While I do think miracles still happen, I tend to think that they are mostly "low-profile" these days-- only visible if you're looking for them, and even then not always certainy identifiable as such.
I also think that some of the stories of miraculous occurrances in the Tanach are not to be taken literally-- the flood, for example, or Lot's wife becoming a pillar of salt-- but I also think some may have literally occurred in some fashion.
In my reading, I have not come across any concurrence amongst Jewish thinkers as to why more "showy" miracles no longer take place; and some of the theories I have encountered seem more satisfactory, and some less so.

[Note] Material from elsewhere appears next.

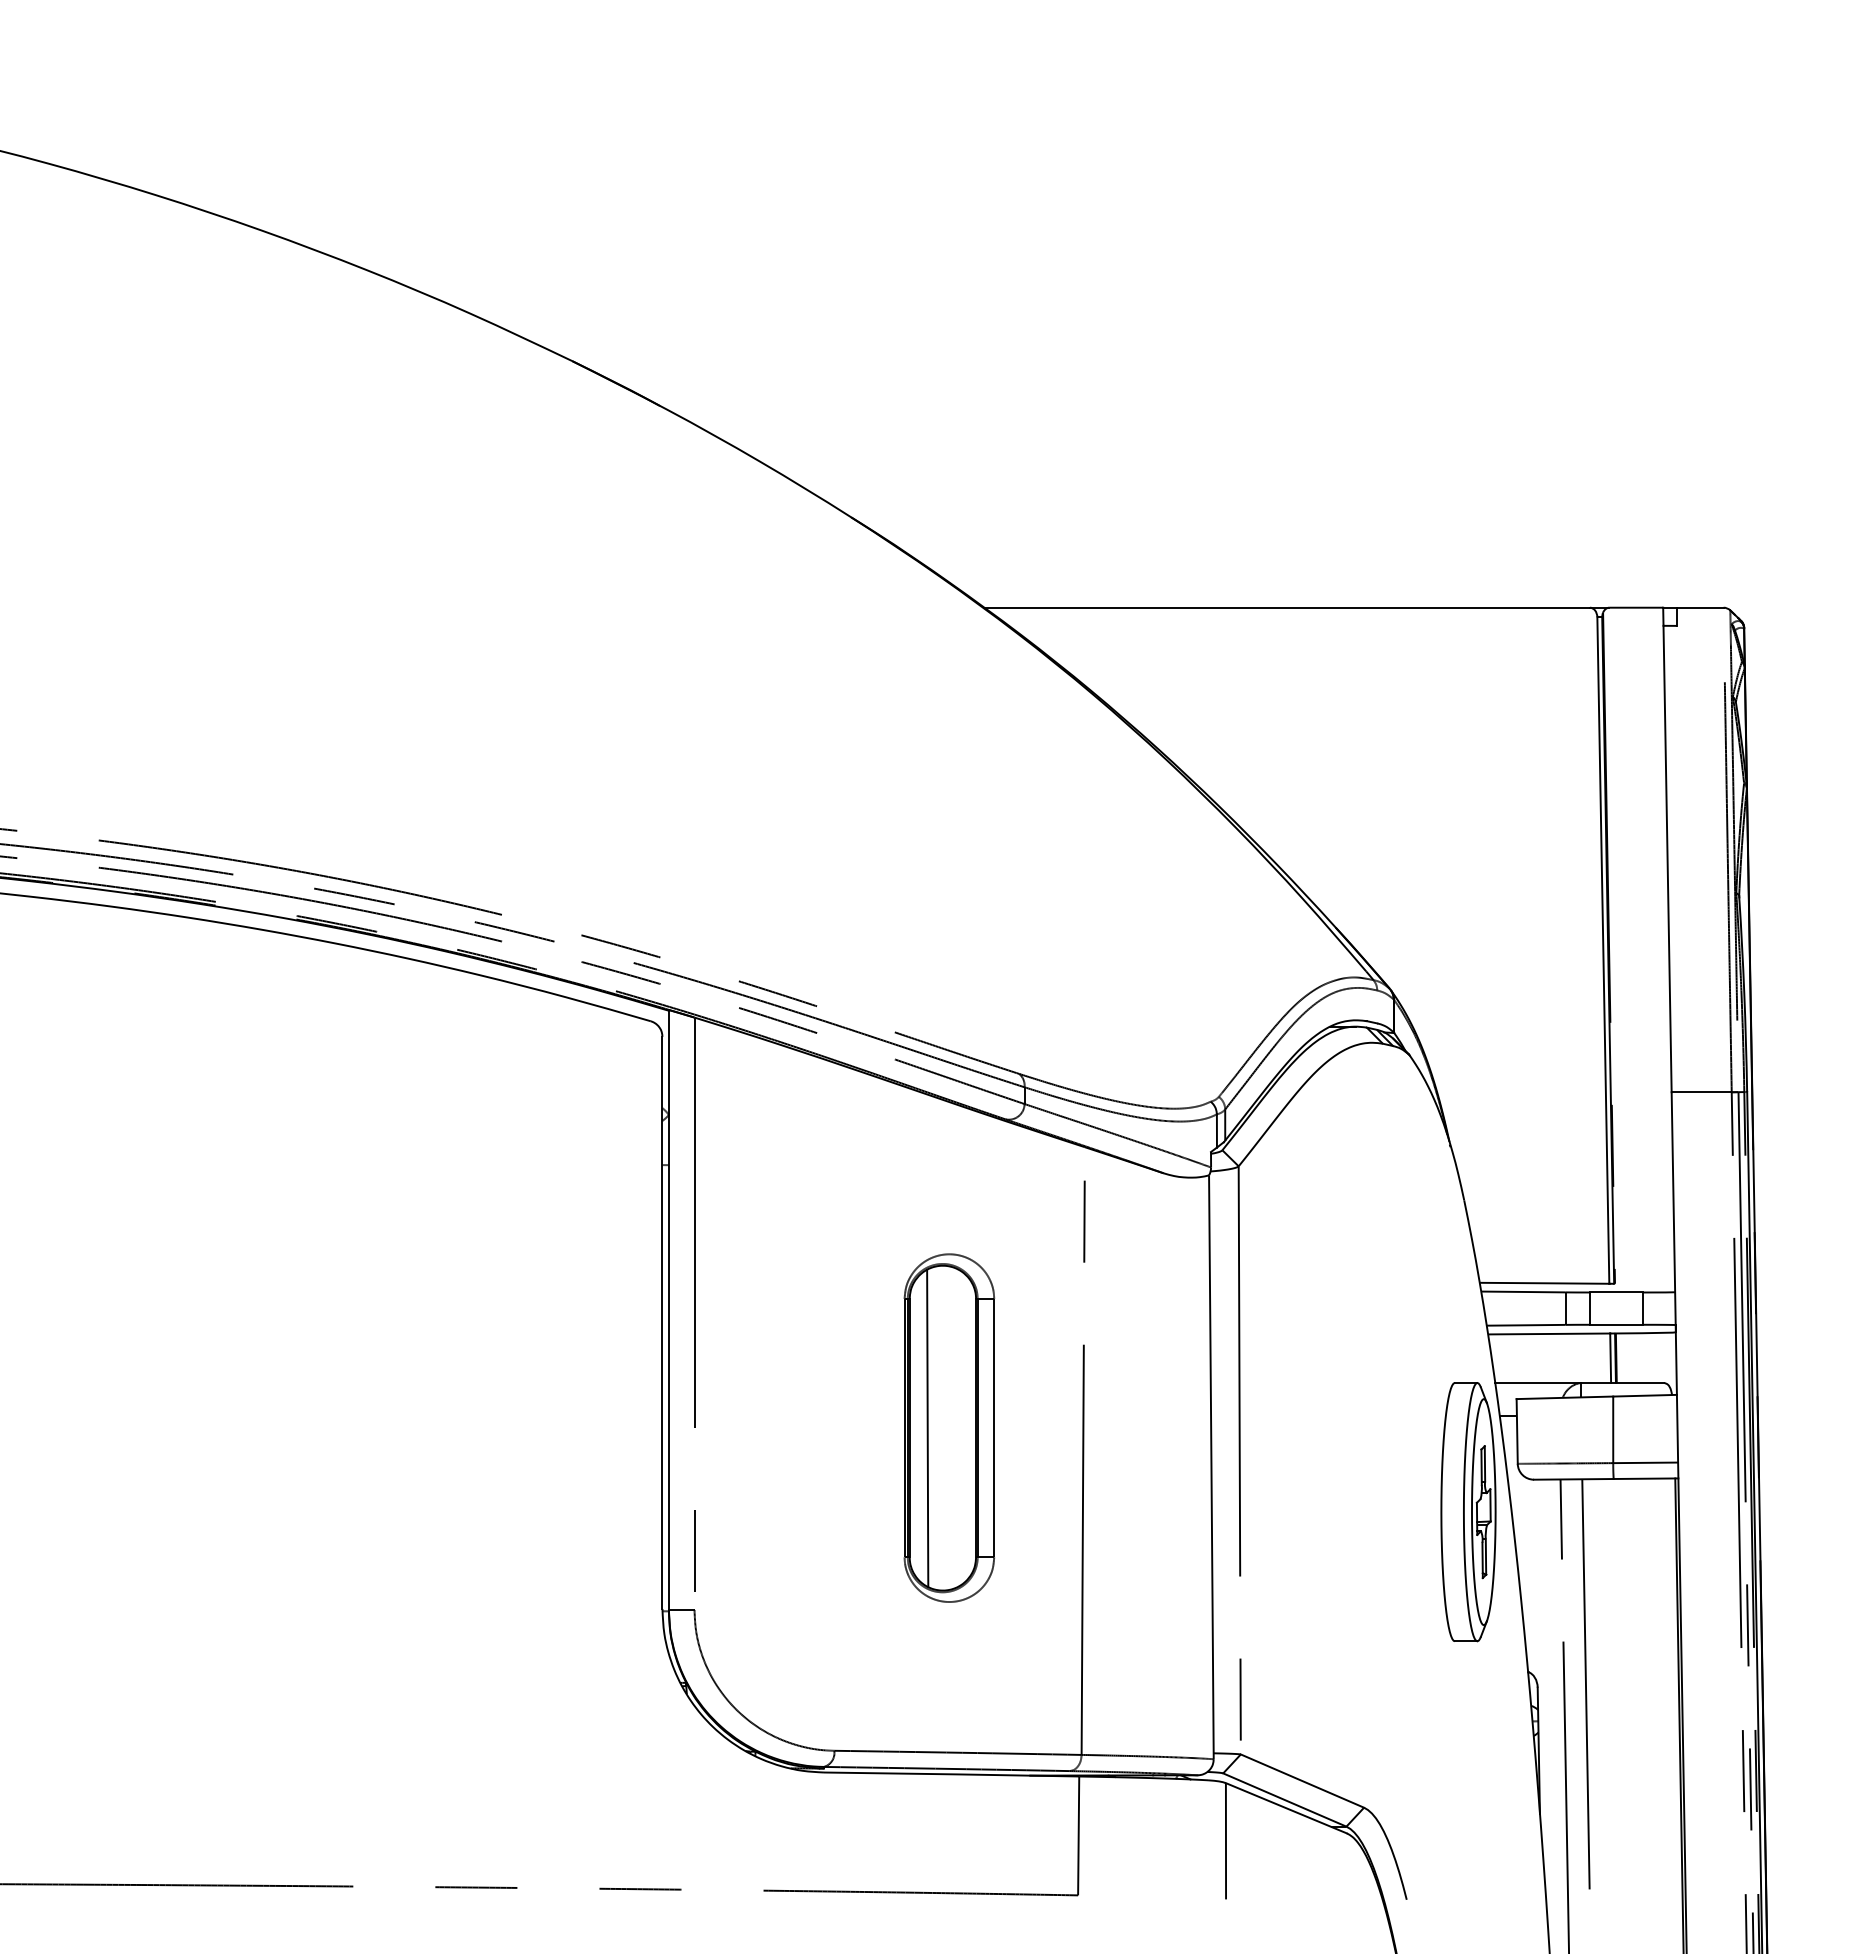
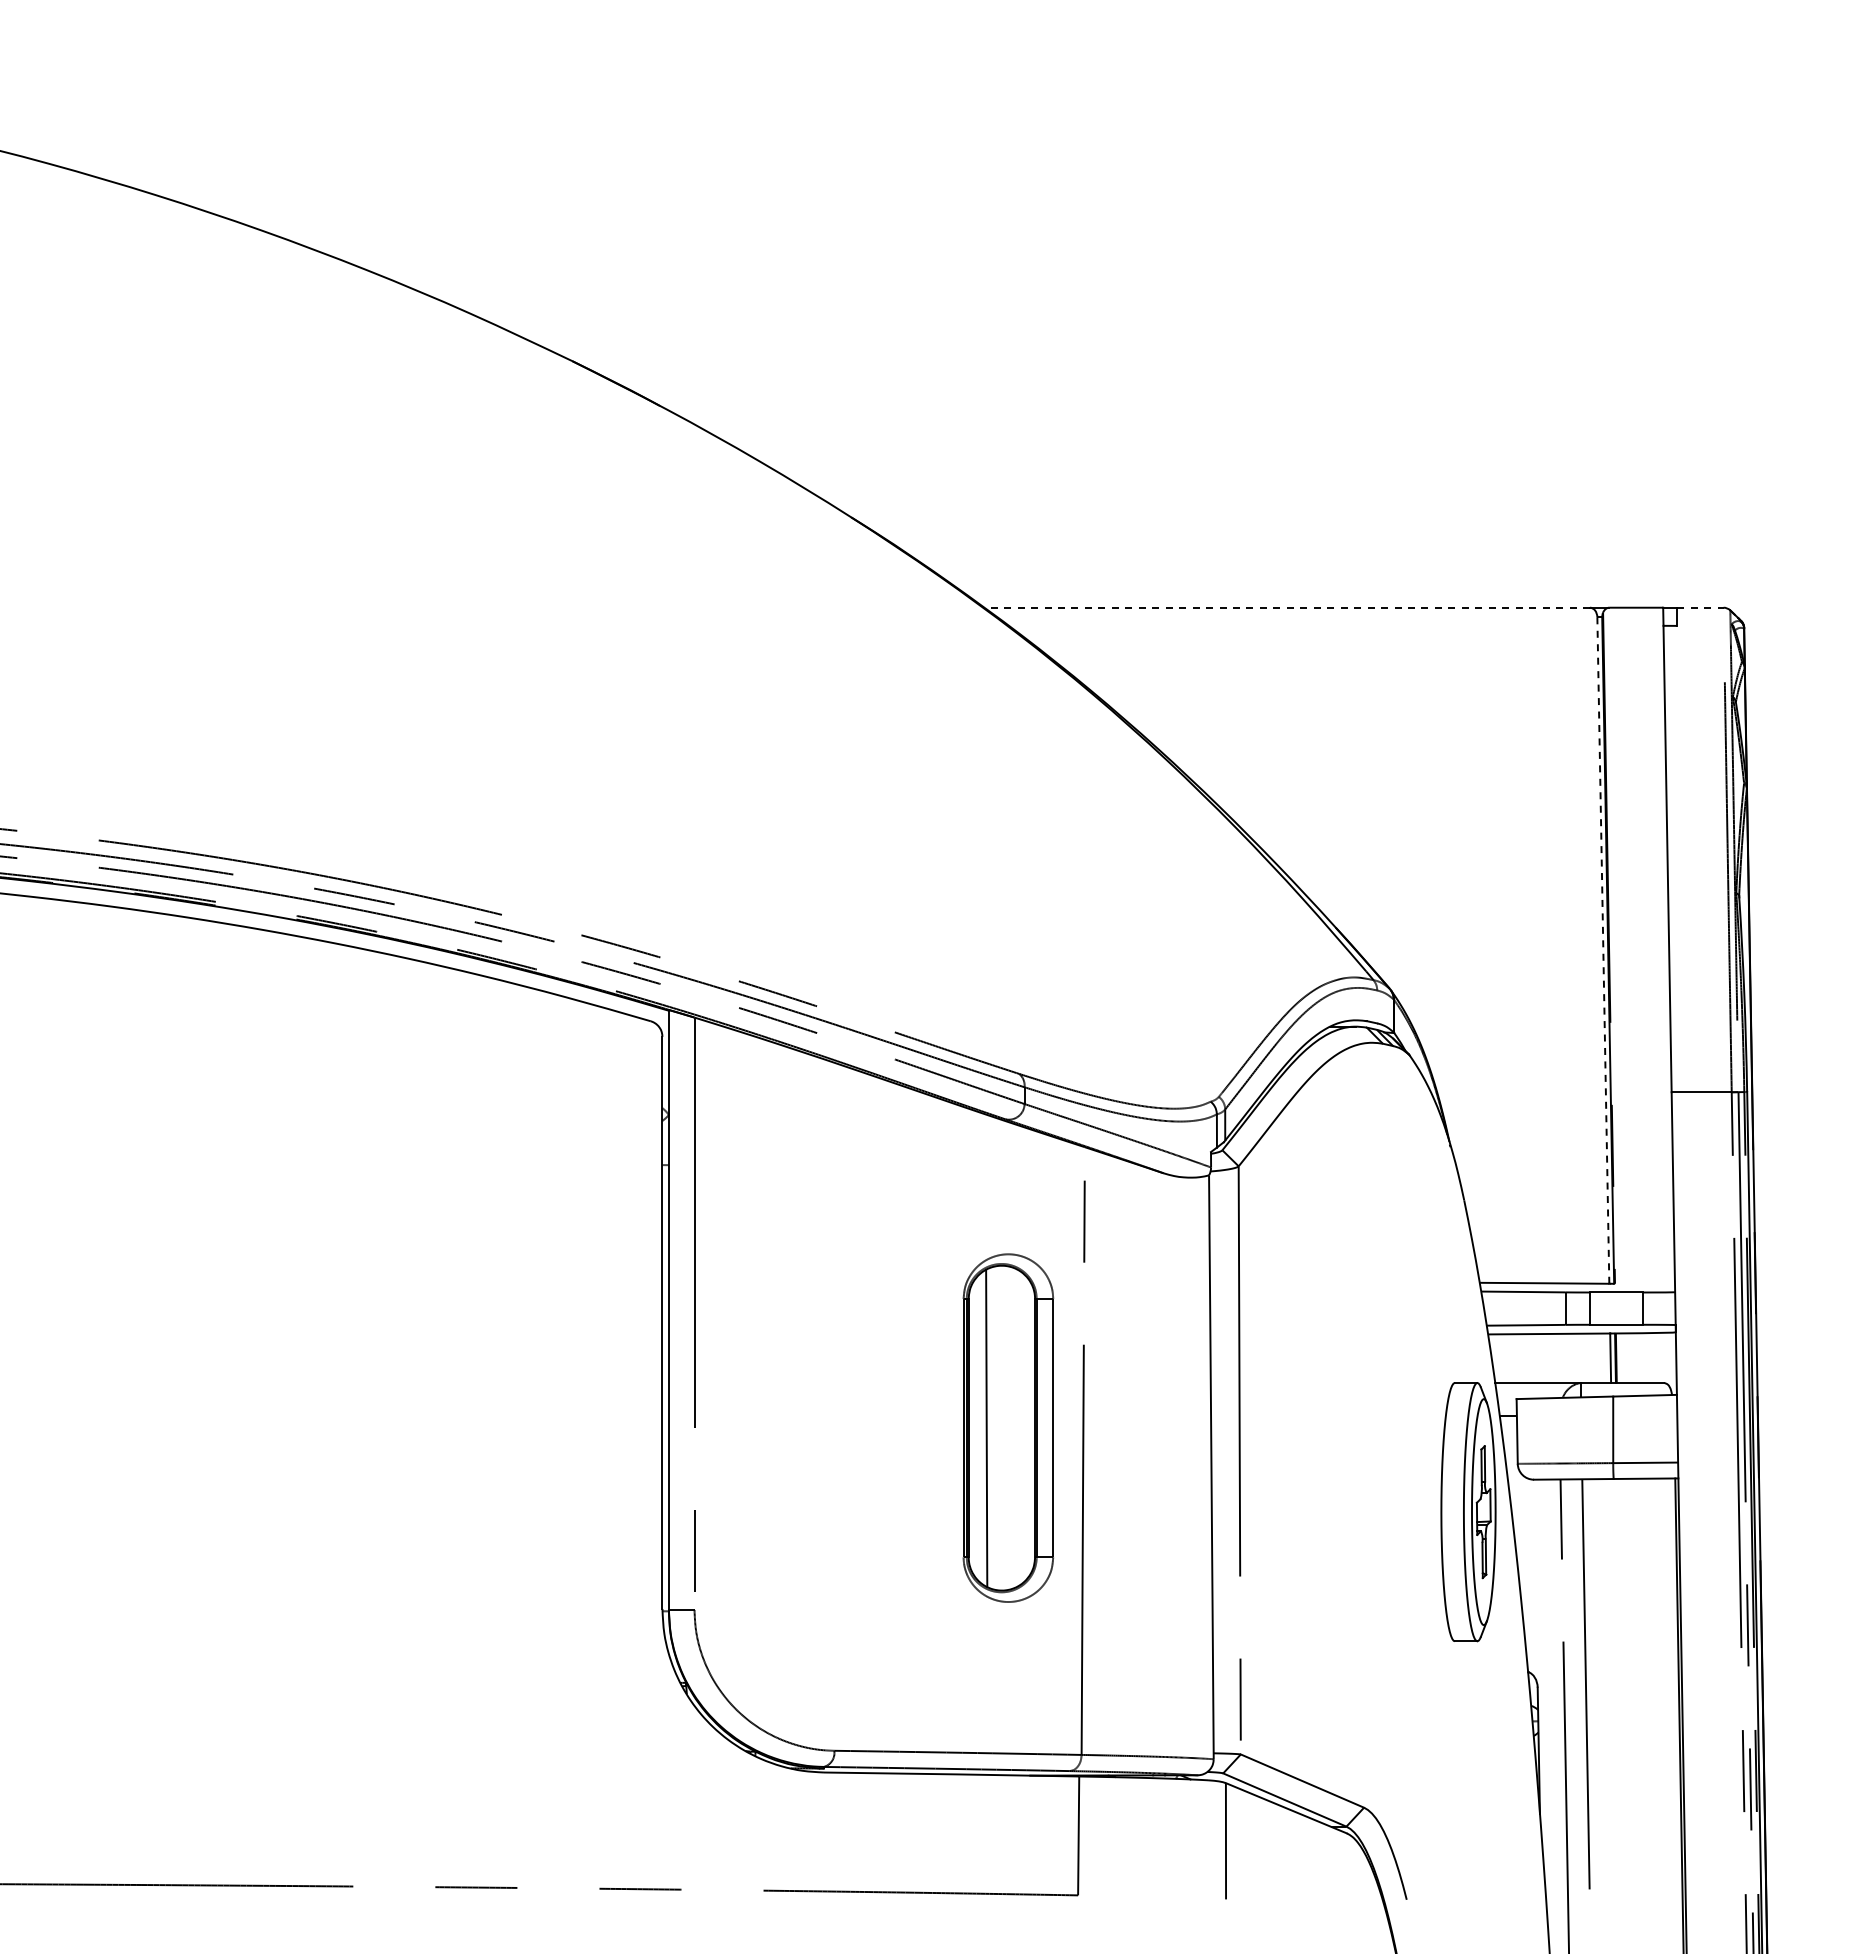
line at (1287, 607): solid -> dashed
line at (1700, 607): solid -> dashed
line at (1603, 951): solid -> dashed
part at (949, 1427) position: (949, 1427) -> (1008, 1427)
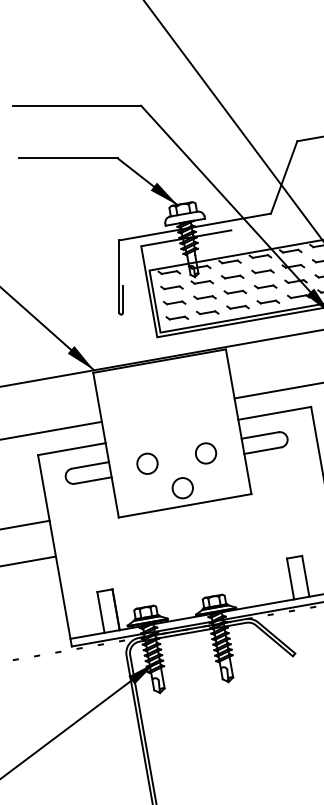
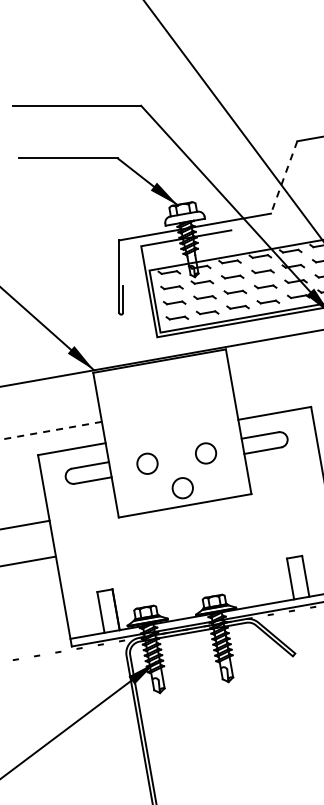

My personal opinion is this. A good parent intervenes frequently and directly when raising a small child, in order to teach, to give consequences, and to spare them from too much harm; a good parent raising an older child-- a teenager or twentysomething-- knows to back off, let the child make their own mistakes and suffer their own consequences, and to be more discreet and quiet about providing them aid and assistance, so that the older child can learn and grow and thrive on their own two feet.
In the same way, God has "backed off" in His parenting style as the human race has grown and our societies and thinking have evolved. If we are to become mature, both as a species and in terms of our societies, we must be allowed to walk our own ways, and hopefully come to use productively the teaching and guidance that God has provided us in our "younger days."